### Rendered page images:
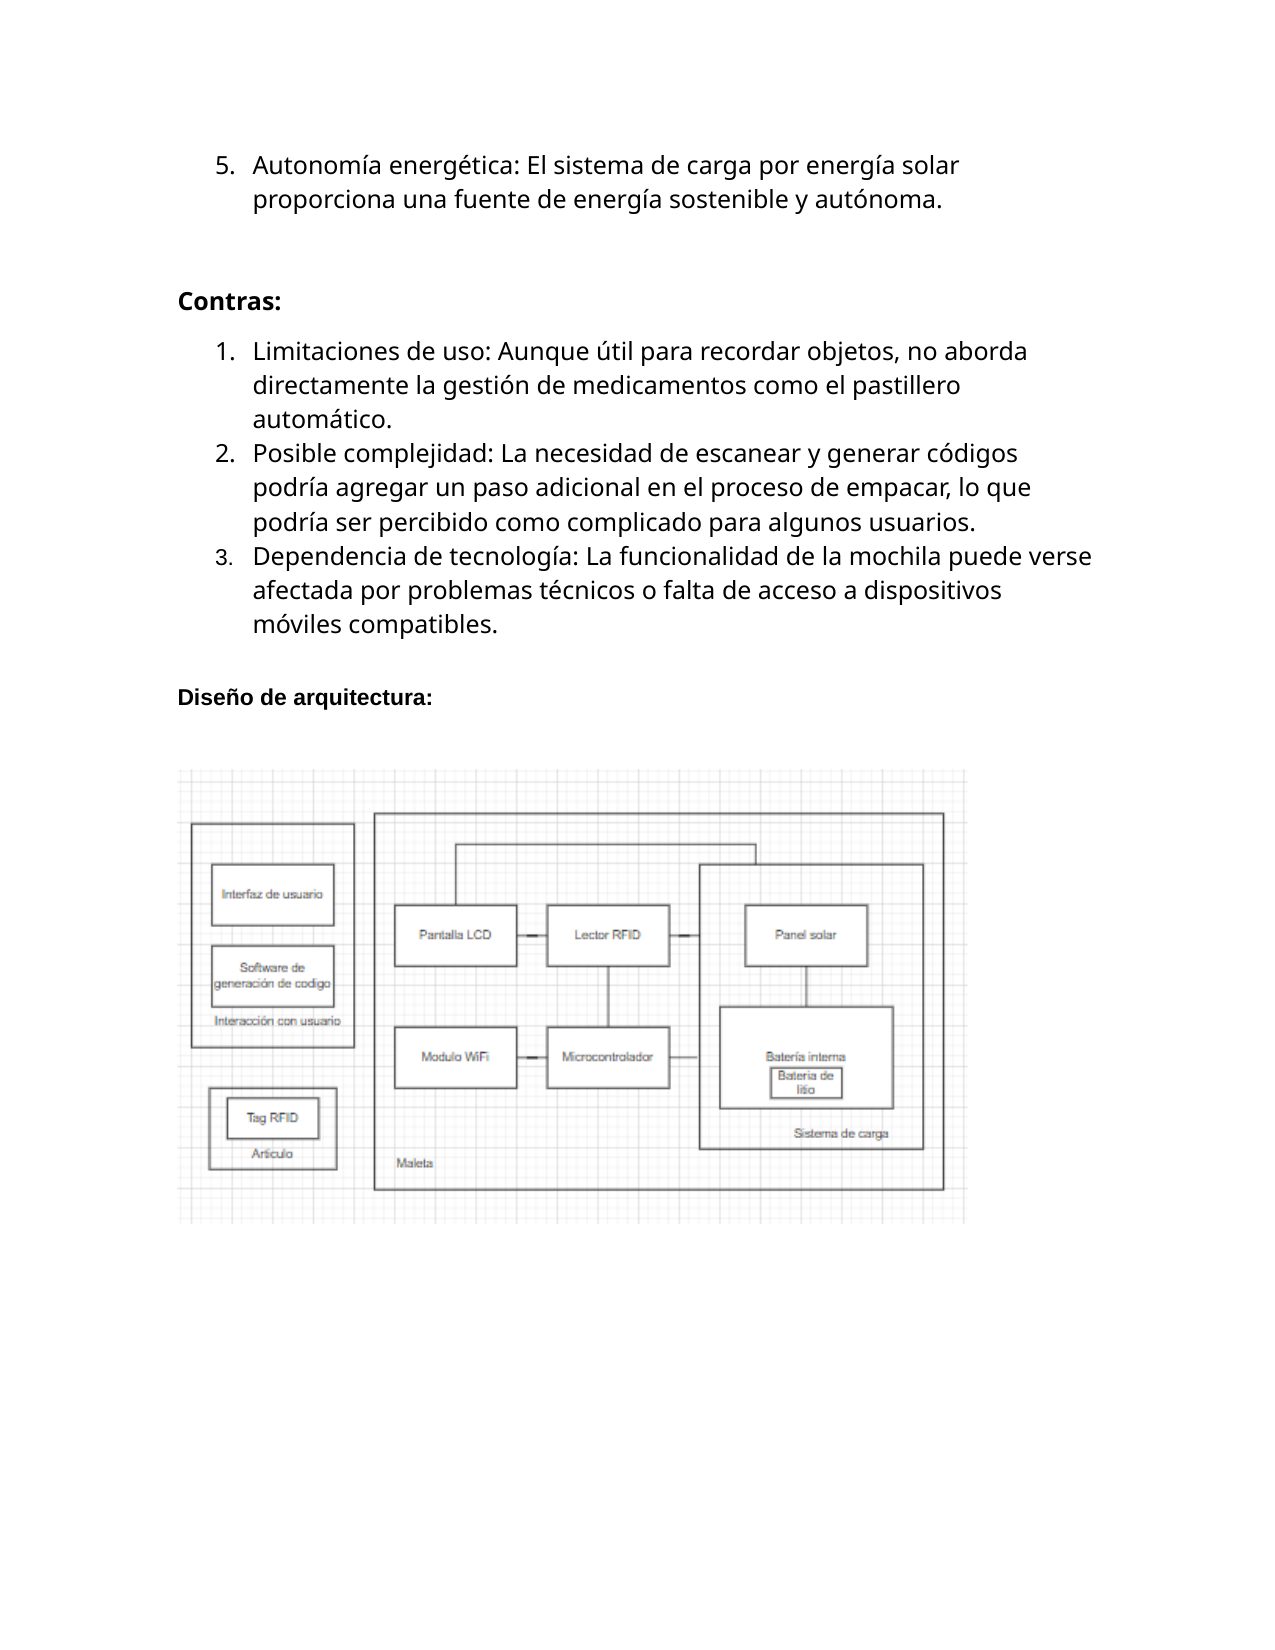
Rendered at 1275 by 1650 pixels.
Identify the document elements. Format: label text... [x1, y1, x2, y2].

list Autonomía energética: El sistema de carga por energía solar proporciona una fuente de energía sostenible y autónoma. [215, 148, 1098, 216]
list Limitaciones de uso: Aunque útil para recordar objetos, no aborda directamente la gestión de medicamentos como el pastillero automático. [215, 334, 1098, 436]
list Dependencia de tecnología: La funcionalidad de la mochila puede verse afectada por problemas técnicos o falta de acceso a dispositivos móviles compatibles. [215, 538, 1098, 640]
text Diseño de arquitectura: [177, 683, 1098, 710]
picture [177, 769, 968, 1224]
text Contras: [177, 283, 1098, 317]
list Posible complejidad: La necesidad de escanear y generar códigos podría agregar un paso adicional en el proceso de empacar, lo que podría ser percibido como complicado para algunos usuarios. [215, 436, 1098, 538]
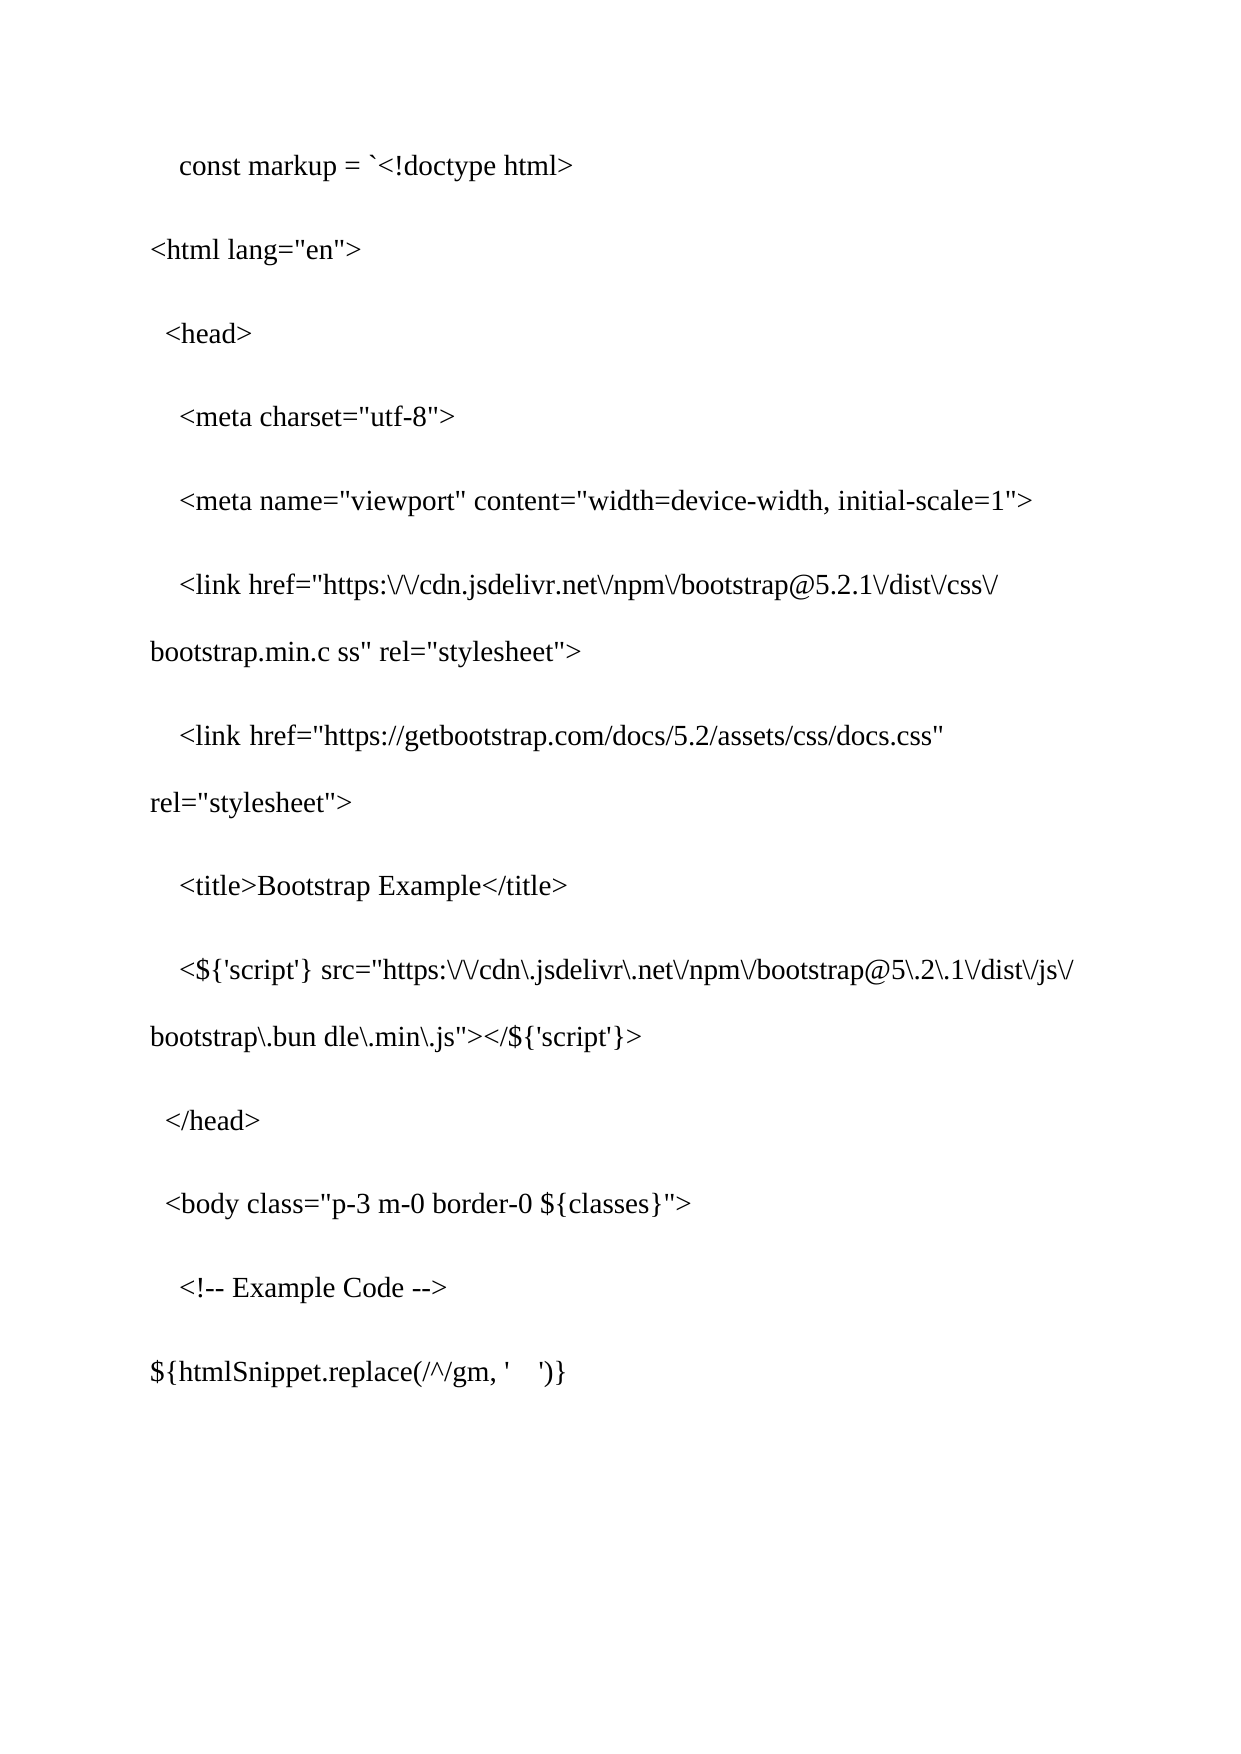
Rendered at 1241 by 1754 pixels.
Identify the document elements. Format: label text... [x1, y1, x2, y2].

text <!-- Example Code --> [179, 1270, 1163, 1304]
text ${htmlSnippet.replace(/^/gm, ' ')} [150, 1354, 1163, 1388]
text <title>Bootstrap Example</title> [179, 868, 1163, 902]
text <head> [164, 316, 1163, 349]
text <meta name="viewport" content="width=device-width, initial-scale=1"> [179, 483, 1163, 517]
text const markup = `<!doctype html> [179, 148, 1163, 182]
text </head> [164, 1103, 1163, 1136]
text <body class="p-3 m-0 border-0 ${classes}"> [164, 1187, 1163, 1220]
text <${'script'} src="https:\/\/cdn\.jsdelivr\.net\/npm\/bootstrap@5\.2\.1\/dist\/js\/bootstrap\.bun dle\.min\.js"></${'script'}> [150, 952, 1163, 1053]
text <html lang="en"> [150, 232, 1163, 265]
text <link href="https:\/\/cdn.jsdelivr.net\/npm\/bootstrap@5.2.1\/dist\/css\/bootstrap.min.c ss" rel="stylesheet"> [150, 567, 1090, 668]
text <meta charset="utf-8"> [179, 399, 1163, 433]
text <link href="https://getbootstrap.com/docs/5.2/assets/css/docs.css" rel="stylesheet"> [150, 718, 1020, 818]
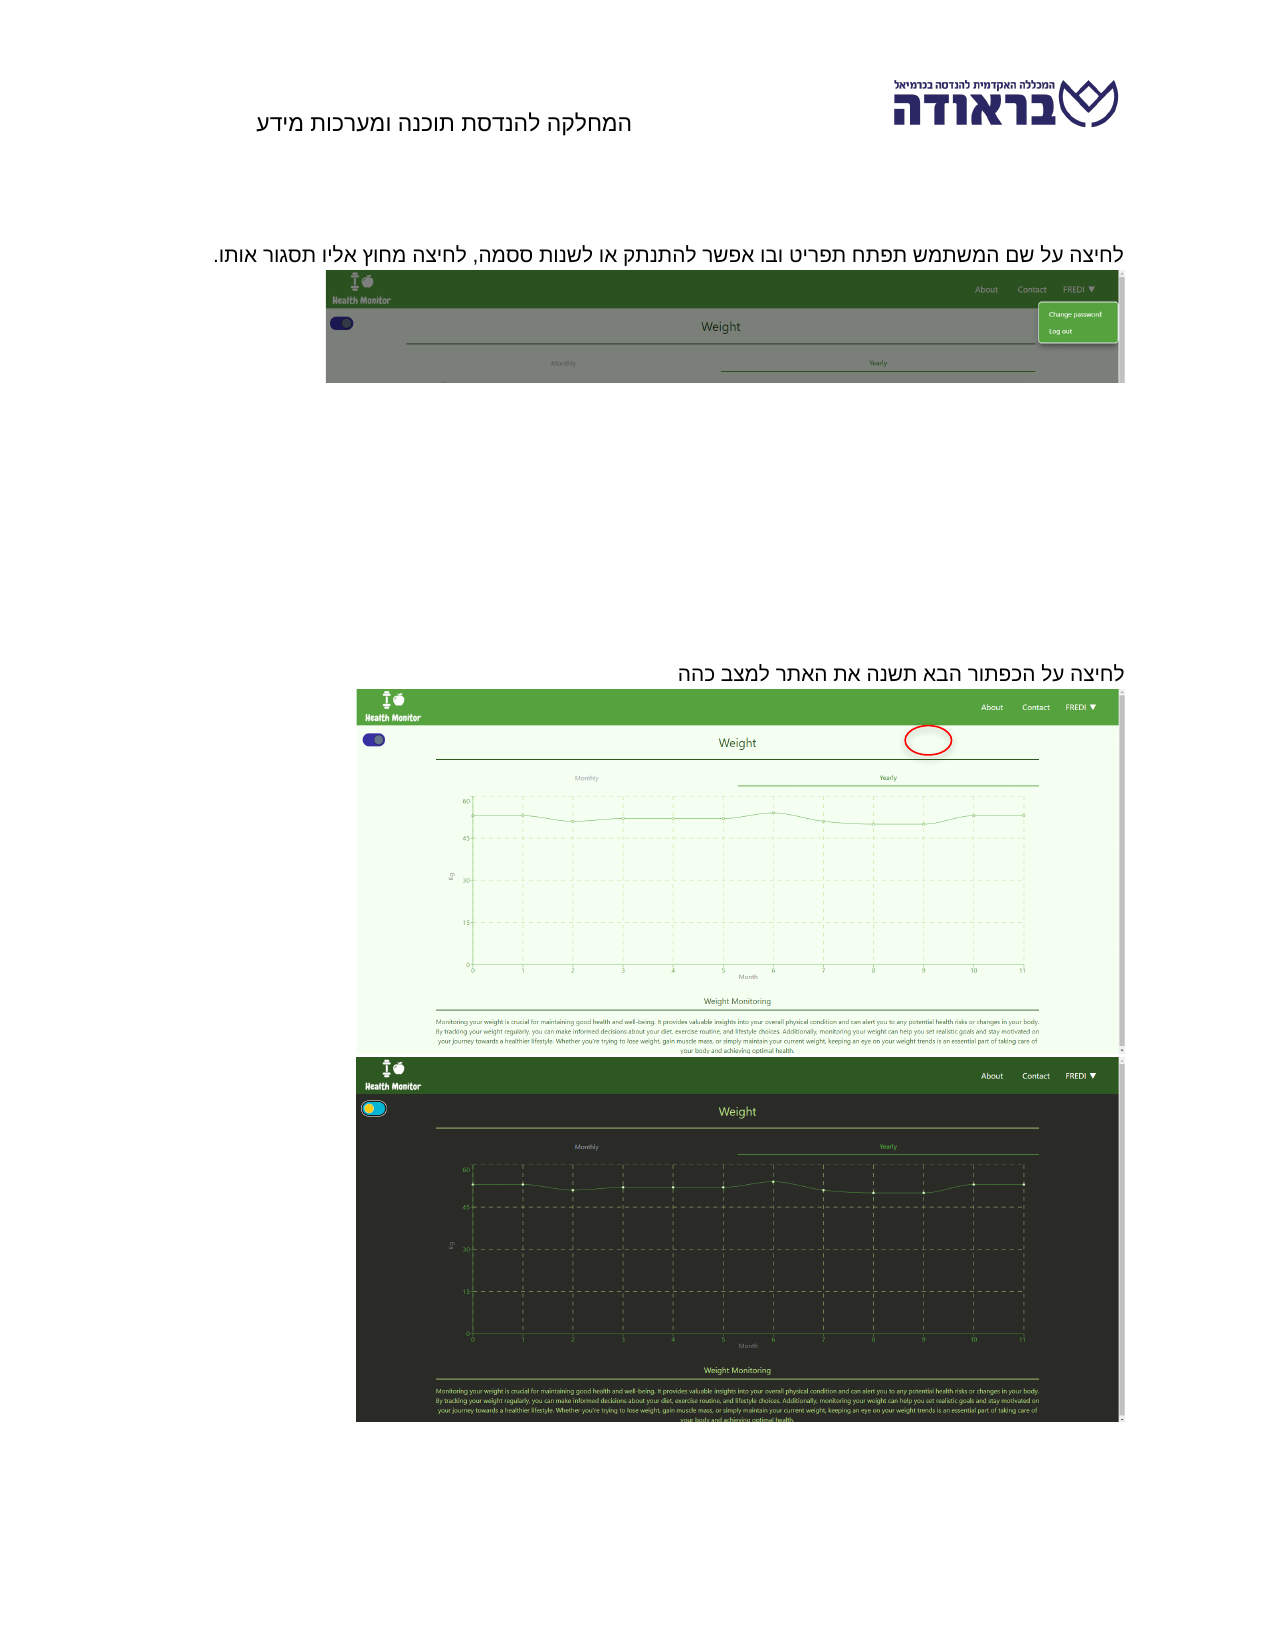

### YOUR GOAL:
Could you restate the entries word for word, skipping any pictures?

### EXERCISE RESPONSE:
Rendered at 1275 by 1650 pixels.
Identify the document elements. Format: label text... [x1, y1, x2, y2].

list Autonomía energética: El sistema de carga por energía solar proporciona una fuente de energía sostenible y autónoma. [215, 148, 1098, 216]
list Limitaciones de uso: Aunque útil para recordar objetos, no aborda directamente la gestión de medicamentos como el pastillero automático. [215, 334, 1098, 436]
list Dependencia de tecnología: La funcionalidad de la mochila puede verse afectada por problemas técnicos o falta de acceso a dispositivos móviles compatibles. [215, 538, 1098, 640]
text Diseño de arquitectura: [177, 683, 1098, 710]
picture [177, 769, 968, 1224]
text Contras: [177, 283, 1098, 317]
list Posible complejidad: La necesidad de escanear y generar códigos podría agregar un paso adicional en el proceso de empacar, lo que podría ser percibido como complicado para algunos usuarios. [215, 436, 1098, 538]
Rendered at 1241 by 1754 pixels.
Identify the document elements. Format: label text... [x1, y1, x2, y2].

text <!-- Example Code --> [179, 1270, 1163, 1304]
text ${htmlSnippet.replace(/^/gm, ' ')} [150, 1354, 1163, 1388]
text <title>Bootstrap Example</title> [179, 868, 1163, 902]
text <head> [164, 316, 1163, 349]
text <meta name="viewport" content="width=device-width, initial-scale=1"> [179, 483, 1163, 517]
text const markup = `<!doctype html> [179, 148, 1163, 182]
text </head> [164, 1103, 1163, 1136]
text <body class="p-3 m-0 border-0 ${classes}"> [164, 1187, 1163, 1220]
text <${'script'} src="https:\/\/cdn\.jsdelivr\.net\/npm\/bootstrap@5\.2\.1\/dist\/js\/bootstrap\.bun dle\.min\.js"></${'script'}> [150, 952, 1163, 1053]
text <html lang="en"> [150, 232, 1163, 265]
text <link href="https:\/\/cdn.jsdelivr.net\/npm\/bootstrap@5.2.1\/dist\/css\/bootstrap.min.c ss" rel="stylesheet"> [150, 567, 1090, 668]
text <meta charset="utf-8"> [179, 399, 1163, 433]
text <link href="https://getbootstrap.com/docs/5.2/assets/css/docs.css" rel="stylesheet"> [150, 718, 1020, 818]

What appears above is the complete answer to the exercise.